TRY IT: Reproduce the entries that follow exactly, dropping each image.

SUPPLIED RECORDS:
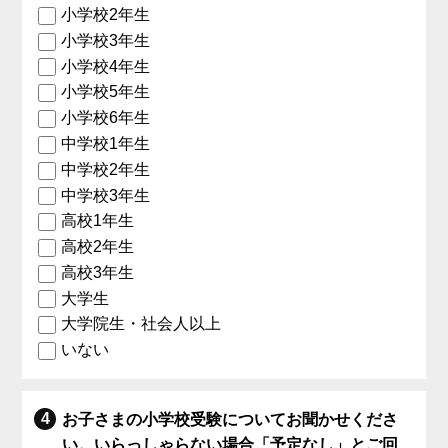
小学校2年生
小学校3年生
小学校4年生
小学校5年生
小学校6年生
中学校1年生
中学校2年生
中学校3年生
高校1年生
高校2年生
高校3年生
大学生
大学院生・社会人以上
いない
お子さまの小学校受験についてお聞かせくださ
い。いらっしゃらない場合「予定なし」とご回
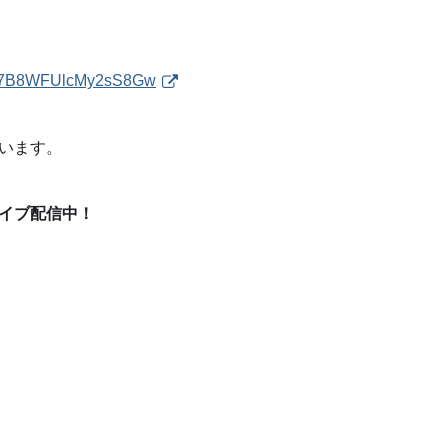
Bir7B8WFUlcMy2sS8Gw
います。
カイブ配信中！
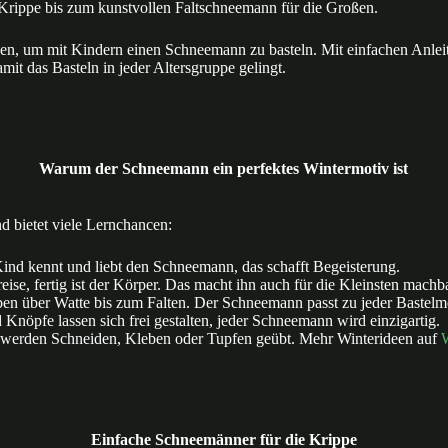
Krippe bis zum kunstvollen Faltschneemann für die Großen.
Ideen, um mit Kindern einen Schneemann zu basteln. Mit einfachen Anle
it das Basteln in jeder Altersgruppe gelingt.
Warum der Schneemann ein perfektes Wintermotiv ist
 bietet viele Lernchancen:
Kind kennt und liebt den Schneemann, das schafft Begeisterung.
ise, fertig ist der Körper. Das macht ihn auch für die Kleinsten machba
n über Watte bis zum Falten. Der Schneemann passt zu jeder Bastelm
Knöpfe lassen sich frei gestalten, jeder Schneemann wird einzigartig.
werden Schneiden, Kleben oder Tupfen geübt. Mehr Winterideen auf
W
Einfache Schneemänner für die Krippe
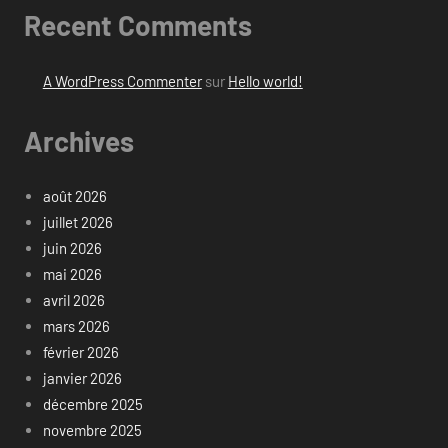
Recent Comments
A WordPress Commenter
sur
Hello world!
Archives
août 2026
juillet 2026
juin 2026
mai 2026
avril 2026
mars 2026
février 2026
janvier 2026
décembre 2025
novembre 2025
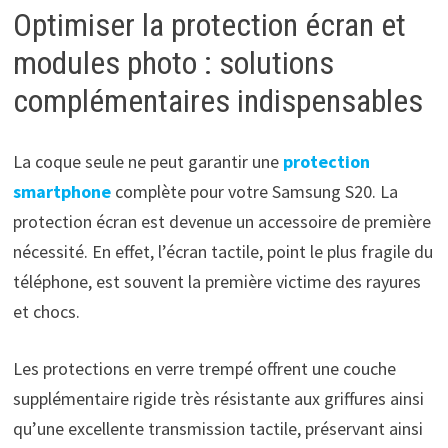
Optimiser la protection écran et
modules photo : solutions
complémentaires indispensables
La coque seule ne peut garantir une
protection
smartphone
complète pour votre Samsung S20. La
protection écran est devenue un accessoire de première
nécessité. En effet, l’écran tactile, point le plus fragile du
téléphone, est souvent la première victime des rayures
et chocs.
Les protections en verre trempé offrent une couche
supplémentaire rigide très résistante aux griffures ainsi
qu’une excellente transmission tactile, préservant ainsi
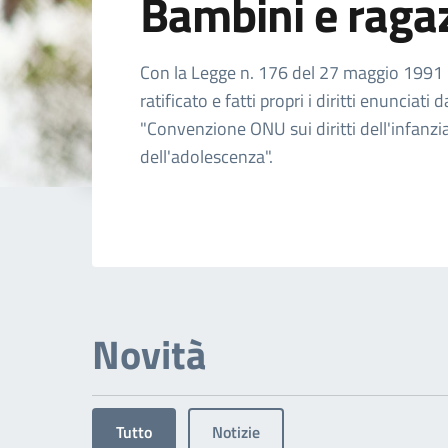
Bambini e raga
Dettagli dell'arg
Con la Legge n. 176 del 27 maggio 1991 l'
ratificato e fatti propri i diritti enunciati d
"Convenzione ONU sui diritti dell'infanzi
dell'adolescenza".
Novità
Tutto
Notizie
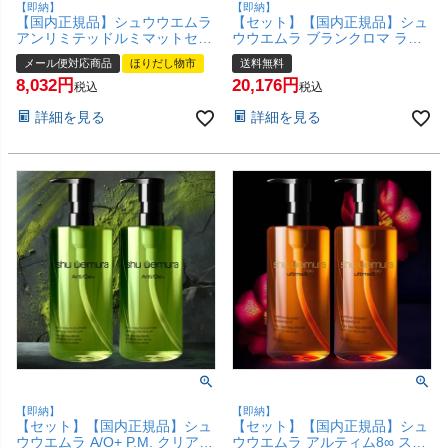
【即納】
【即納】
【国内正規品】シュウウエムラ
【セット】【国内正規品】シュ
アンリミテッドルミマットセッ
ウウエムラ ブランクロマ ライ
ティングジェルインパウダー#
ト&ポリッシュ クレンジング オ
メール便対応商品
ほりだし物市
送料無料
スミレモーヴ 11g【フェイスパ
イル 450ml×2本 shu uemura
8,032
20,176
ウダー セッティングジェリーパ
【メイク落とし】【宅配便送料
税込
税込
ウダー】shu uemura【メール
無料】 (6029459-set2)
詳細を見る
詳細を見る
便対応商品】【SBT】
(6060092)
【即納】
【即納】
【セット】【国内正規品】シュ
【セット】【国内正規品】シュ
ウウエムラ A/O+ P.M. クリアユ
ウウエムラ アルティム8∞ スブ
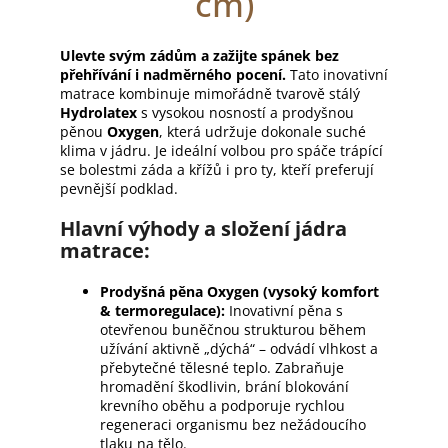
cm)
Ulevte svým zádům a zažijte spánek bez
přehřívání i nadměrného pocení.
Tato inovativní
matrace kombinuje mimořádně tvarově stálý
Hydrolatex
s vysokou nosností a prodyšnou
pěnou
Oxygen
, která udržuje dokonale suché
klima v jádru. Je ideální volbou pro spáče trápící
se bolestmi záda a křížů i pro ty, kteří preferují
pevnější podklad.
Hlavní výhody a složení jádra
matrace:
Prodyšná pěna Oxygen (vysoký komfort
& termoregulace):
Inovativní pěna s
otevřenou buněčnou strukturou během
užívání aktivně „dýchá“ – odvádí vlhkost a
přebytečné tělesné teplo. Zabraňuje
hromadění škodlivin, brání blokování
krevního oběhu a podporuje rychlou
regeneraci organismu bez nežádoucího
tlaku na tělo.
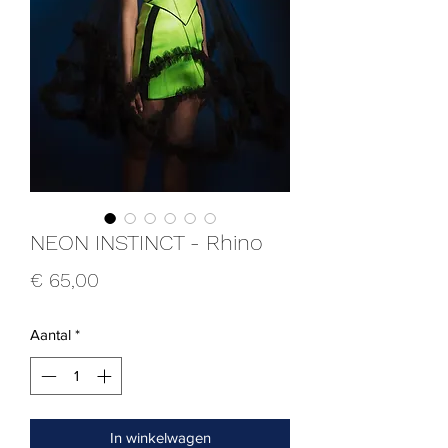
NEON INSTINCT - Rhino
Prijs
€ 65,00
Aantal
*
In winkelwagen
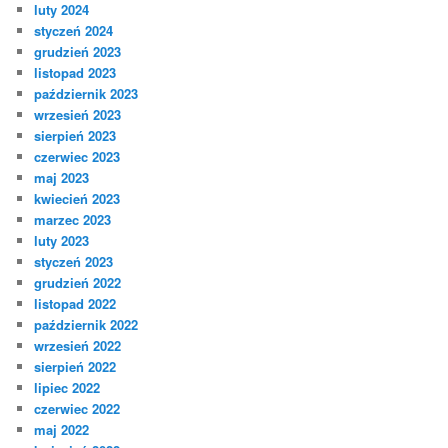
luty 2024
styczeń 2024
grudzień 2023
listopad 2023
październik 2023
wrzesień 2023
sierpień 2023
czerwiec 2023
maj 2023
kwiecień 2023
marzec 2023
luty 2023
styczeń 2023
grudzień 2022
listopad 2022
październik 2022
wrzesień 2022
sierpień 2022
lipiec 2022
czerwiec 2022
maj 2022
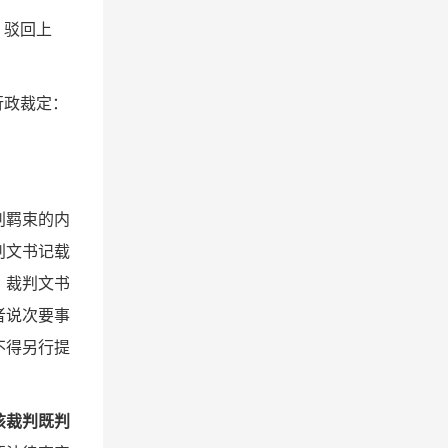
，驳回上
行政裁定：
判羁束的内
判文书记载
，裁判文书
者说次要事
不得另行提
该裁判既判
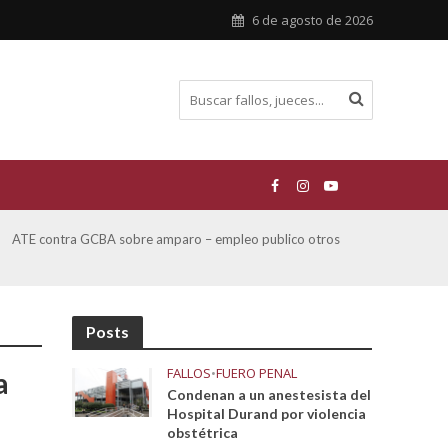
6 de agosto de 2026
ATE contra GCBA sobre amparo – empleo publico otros
San M
sobre
Posts
FALLOS
•
FUERO PENAL
a
Condenan a un anestesista del
Hospital Durand por violencia
obstétrica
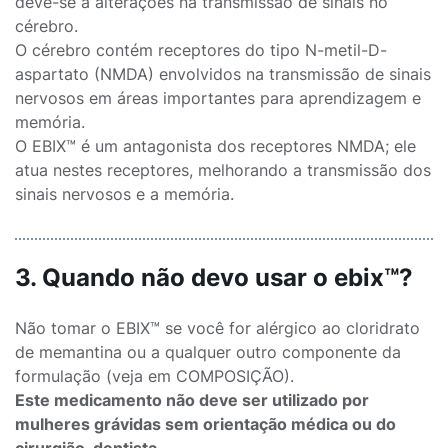
deve-se a alterações na transmissão de sinais no
cérebro.
O cérebro contém receptores do tipo N-metil-D-
aspartato (NMDA) envolvidos na transmissão de sinais
nervosos em áreas importantes para aprendizagem e
memória.
O EBIX™ é um antagonista dos receptores NMDA; ele
atua nestes receptores, melhorando a transmissão dos
sinais nervosos e a memória.
3. Quando não devo usar o ebix™?
Não tomar o EBIX™ se você for alérgico ao cloridrato
de memantina ou a qualquer outro componente da
formulação (veja em COMPOSIÇÃO).
Este medicamento não deve ser utilizado por
mulheres grávidas sem orientação médica ou do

ANSWER BELOW:
小学校2年生
小学校3年生
小学校4年生
小学校5年生
小学校6年生
中学校1年生
中学校2年生
中学校3年生
高校1年生
高校2年生
高校3年生
大学生
大学院生・社会人以上
いない
お子さまの小学校受験についてお聞かせくださ
い。いらっしゃらない場合「予定なし」とご回
Bir7B8WFUlcMy2sS8Gw
います。
カイブ配信中！
Krippe bis zum kunstvollen Faltschneemann für die Großen.
Ideen, um mit Kindern einen Schneemann zu basteln. Mit einfachen Anle
it das Basteln in jeder Altersgruppe gelingt.
Warum der Schneemann ein perfektes Wintermotiv ist
 bietet viele Lernchancen:
Kind kennt und liebt den Schneemann, das schafft Begeisterung.
ise, fertig ist der Körper. Das macht ihn auch für die Kleinsten machba
n über Watte bis zum Falten. Der Schneemann passt zu jeder Bastelm
Knöpfe lassen sich frei gestalten, jeder Schneemann wird einzigartig.
werden Schneiden, Kleben oder Tupfen geübt. Mehr Winterideen auf
W
Einfache Schneemänner für die Krippe
Recent Comments
A WordPress Commenter
sur
Hello world!
Archives
août 2026
juillet 2026
juin 2026
mai 2026
avril 2026
mars 2026
février 2026
janvier 2026
décembre 2025
novembre 2025
Optimiser la protection écran et
modules photo : solutions
complémentaires indispensables
La coque seule ne peut garantir une
protection
smartphone
complète pour votre Samsung S20. La
protection écran est devenue un accessoire de première
nécessité. En effet, l’écran tactile, point le plus fragile du
téléphone, est souvent la première victime des rayures
et chocs.
Les protections en verre trempé offrent une couche
supplémentaire rigide très résistante aux griffures ainsi
qu’une excellente transmission tactile, préservant ainsi
Bambini e raga
Dettagli dell'arg
Con la Legge n. 176 del 27 maggio 1991 l'
ratificato e fatti propri i diritti enunciati d
"Convenzione ONU sui diritti dell'infanzi
dell'adolescenza".
Novità
Tutto
Notizie
【即納】
【即納】
【国内正規品】シュウウエムラ
【セット】【国内正規品】シュ
アンリミテッドルミマットセッ
ウウエムラ ブランクロマ ライ
ティングジェルインパウダー#
ト&ポリッシュ クレンジング オ
メール便対応商品
ほりだし物市
送料無料
スミレモーヴ 11g【フェイスパ
イル 450ml×2本 shu uemura
8,032
20,176
ウダー セッティングジェリーパ
【メイク落とし】【宅配便送料
税込
税込
ウダー】shu uemura【メール
無料】 (6029459-set2)
詳細を見る
詳細を見る
便対応商品】【SBT】
(6060092)
【即納】
【即納】
【セット】【国内正規品】シュ
【セット】【国内正規品】シュ
ウウエムラ A/O+ P.M. クリアユ
ウウエムラ アルティム8∞ スブ
cm)
Ulevte svým zádům a zažijte spánek bez
přehřívání i nadměrného pocení.
Tato inovativní
matrace kombinuje mimořádně tvarově stálý
Hydrolatex
s vysokou nosností a prodyšnou
pěnou
Oxygen
, která udržuje dokonale suché
klima v jádru. Je ideální volbou pro spáče trápící
se bolestmi záda a křížů i pro ty, kteří preferují
pevnější podklad.
Hlavní výhody a složení jádra
matrace:
Prodyšná pěna Oxygen (vysoký komfort
& termoregulace):
Inovativní pěna s
otevřenou buněčnou strukturou během
užívání aktivně „dýchá“ – odvádí vlhkost a
přebytečné tělesné teplo. Zabraňuje
hromadění škodlivin, brání blokování
krevního oběhu a podporuje rychlou
regeneraci organismu bez nežádoucího
tlaku na tělo.
NEON INSTINCT - Rhino
Prijs
€ 65,00
Aantal
*
In winkelwagen
luty 2024
styczeń 2024
grudzień 2023
listopad 2023
październik 2023
wrzesień 2023
sierpień 2023
czerwiec 2023
maj 2023
kwiecień 2023
marzec 2023
luty 2023
styczeń 2023
grudzień 2022
listopad 2022
październik 2022
wrzesień 2022
sierpień 2022
lipiec 2022
czerwiec 2022
maj 2022
，驳回上
行政裁定：
判羁束的内
判文书记载
，裁判文书
者说次要事
不得另行提
该裁判既判
6 de agosto de 2026
ATE contra GCBA sobre amparo – empleo publico otros
San M
sobre
Posts
FALLOS
•
FUERO PENAL
a
Condenan a un anestesista del
Hospital Durand por violencia
obstétrica
deve-se a alterações na transmissão de sinais no
cérebro.
O cérebro contém receptores do tipo N-metil-D-
aspartato (NMDA) envolvidos na transmissão de sinais
nervosos em áreas importantes para aprendizagem e
memória.
O EBIX™ é um antagonista dos receptores NMDA; ele
atua nestes receptores, melhorando a transmissão dos
sinais nervosos e a memória.
3. Quando não devo usar o ebix™?
Não tomar o EBIX™ se você for alérgico ao cloridrato
de memantina ou a qualquer outro componente da
formulação (veja em COMPOSIÇÃO).
Este medicamento não deve ser utilizado por
mulheres grávidas sem orientação médica ou do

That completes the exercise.